Joint winner of the Guardian's Not the Booker prize award in October 2010, we saw Lee Rourke also win the not so prestigious Literary Death Match Episode 7 reading a section of The Canal about the tedious joys of Pong. Whilst the game exemplifies a central theme of the book - boredom - it did little to prepare us for the substance of this existential tale.
Doing what most of us daydream about at some point, the nameless narrator decides one morning not to walk to work, but to hang out by the canal instead. Bored of the pointless grind of some sort of data processing, he drops out and spends the day on a bench at the border of Hackney and Islington, observing. On his second day of opting out, he's joined at the bench by a woman. As an odd daily routine develops, the woman confides her darkest secrets in the narrator, who is helplessly drawn to her.
Their strange acquaintance is intermittently disturbed by a gang of boys off the local estate, getting their kicks performing random acts of violence. Other characters familiar to anyone who regularly walks the canal, pass their way: a rambling tramp, a sweary dog walker and vodka laden migrant workers, as well as the rank and file of the daily commute. Workers in an office block opposite their bench can be easily watched. The narrator scorns the meaningless office life therein, preferring the activities of the canal waterfowl at the block's foot but the woman has a more intense and personal interest in what goes on in there. It soon becomes clear that the narrator has an intense and personal interest in her.
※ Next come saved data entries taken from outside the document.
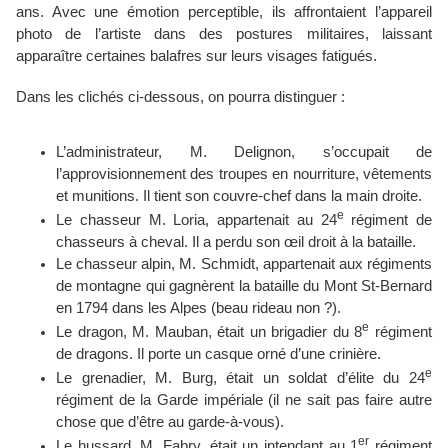
ans. Avec une émotion perceptible, ils affrontaient l’appareil
photo de l’artiste dans des postures militaires, laissant
apparaître certaines balafres sur leurs visages fatigués.
Dans les clichés ci-dessous, on pourra distinguer :
L’administrateur, M. Delignon, s’occupait de
l’approvisionnement des troupes en nourriture, vêtements
et munitions. Il tient son couvre-chef dans la main droite.
e
Le chasseur M. Loria, appartenait au 24
régiment de
chasseurs à cheval. Il a perdu son œil droit à la bataille.
Le chasseur alpin, M. Schmidt, appartenait aux régiments
de montagne qui gagnèrent la bataille du Mont St-Bernard
en 1794 dans les Alpes (beau rideau non ?).
e
Le dragon, M. Mauban, était un brigadier du 8
régiment
de dragons. Il porte un casque orné d’une crinière.
e
Le grenadier, M. Burg, était un soldat d’élite du 24
régiment de la Garde impériale (il ne sait pas faire autre
chose que d’être au garde-à-vous).
er
Le hussard, M. Fabry, était un intendant au 1
régiment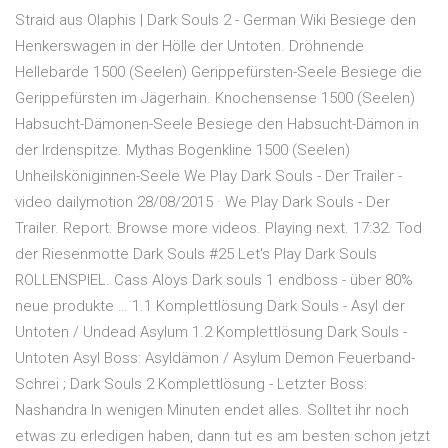
Straid aus Olaphis | Dark Souls 2 - German Wiki Besiege den
Henkerswagen in der Hölle der Untoten. Dröhnende
Hellebarde 1500 (Seelen) Gerippefürsten-Seele Besiege die
Gerippefürsten im Jägerhain. Knochensense 1500 (Seelen)
Habsucht-Dämonen-Seele Besiege den Habsucht-Dämon in
der Irdenspitze. Mythas Bogenkline 1500 (Seelen)
Unheilsköniginnen-Seele We Play Dark Souls - Der Trailer -
video dailymotion 28/08/2015 · We Play Dark Souls - Der
Trailer. Report. Browse more videos. Playing next. 17:32. Tod
der Riesenmotte Dark Souls #25 Let's Play Dark Souls
ROLLENSPIEL. Cass Aloys Dark souls 1 endboss - über 80%
neue produkte … 1.1 Komplettlösung Dark Souls - Asyl der
Untoten / Undead Asylum 1.2 Komplettlösung Dark Souls -
Untoten Asyl Boss: Asyldämon / Asylum Demon Feuerband-
Schrei ; Dark Souls 2 Komplettlösung - Letzter Boss:
Nashandra In wenigen Minuten endet alles. Solltet ihr noch
etwas zu erledigen haben, dann tut es am besten schon jetzt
The strong sense of place suggests Rourke has spent many hours contemplating the canal from Wenlock Basin to the Rosemary Branch and long been familiar with De Beauvoir up to Essex Road. The canal itself - its water, wildlife, graffiti, junk and stench - is beautifully rendered, not excluding the towpath rule of 'two tings' from cyclists and the trendy lower-case signage flanking the hoarding of aspirational developments.
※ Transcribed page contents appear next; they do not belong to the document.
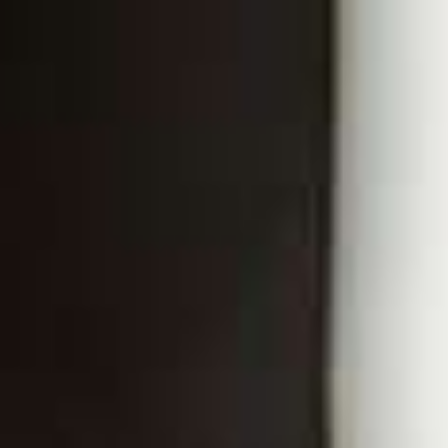
Mode IA, demandez ce que vous voulez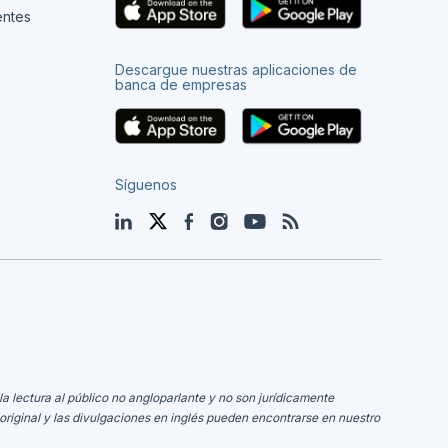
entes
Descargue nuestras aplicaciones de
banca de empresas
Síguenos
LinkedIn
Twitter
Facebook
Instagram
YouTube
Blog
la lectura al público no angloparlante y no son jurídicamente
original y las divulgaciones en inglés pueden encontrarse en nuestro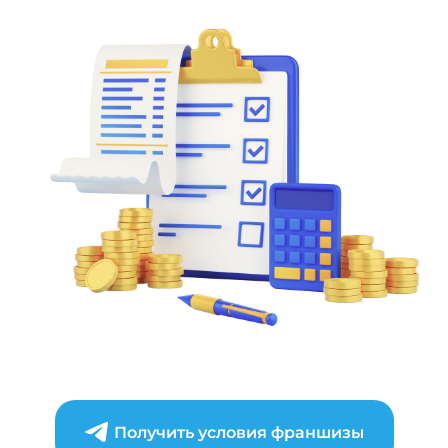
Получить условия франшизы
The novel explores the idea that boredom drives desire, and extreme boredom erupts in violence. The narrator thinks he's bored yet an obsessive interest in the woman and in things around him after he's dropped out of the 9-5, belies this. The change offers a different perspective revealing his love of the aircraft that fill the flight path above his house and knowledge of local history. The woman is different, however. She seems tired of life - constantly yawning and checking her watch - and yet the narrator's feelings for her blind him to the reality of her situation. The violent denouement is unexpected only by the narrator, although the form of that climax is surprisingly shocking.
Short and philosophical, The Canal deals in the everyday extraordinary and certainly will not bore you.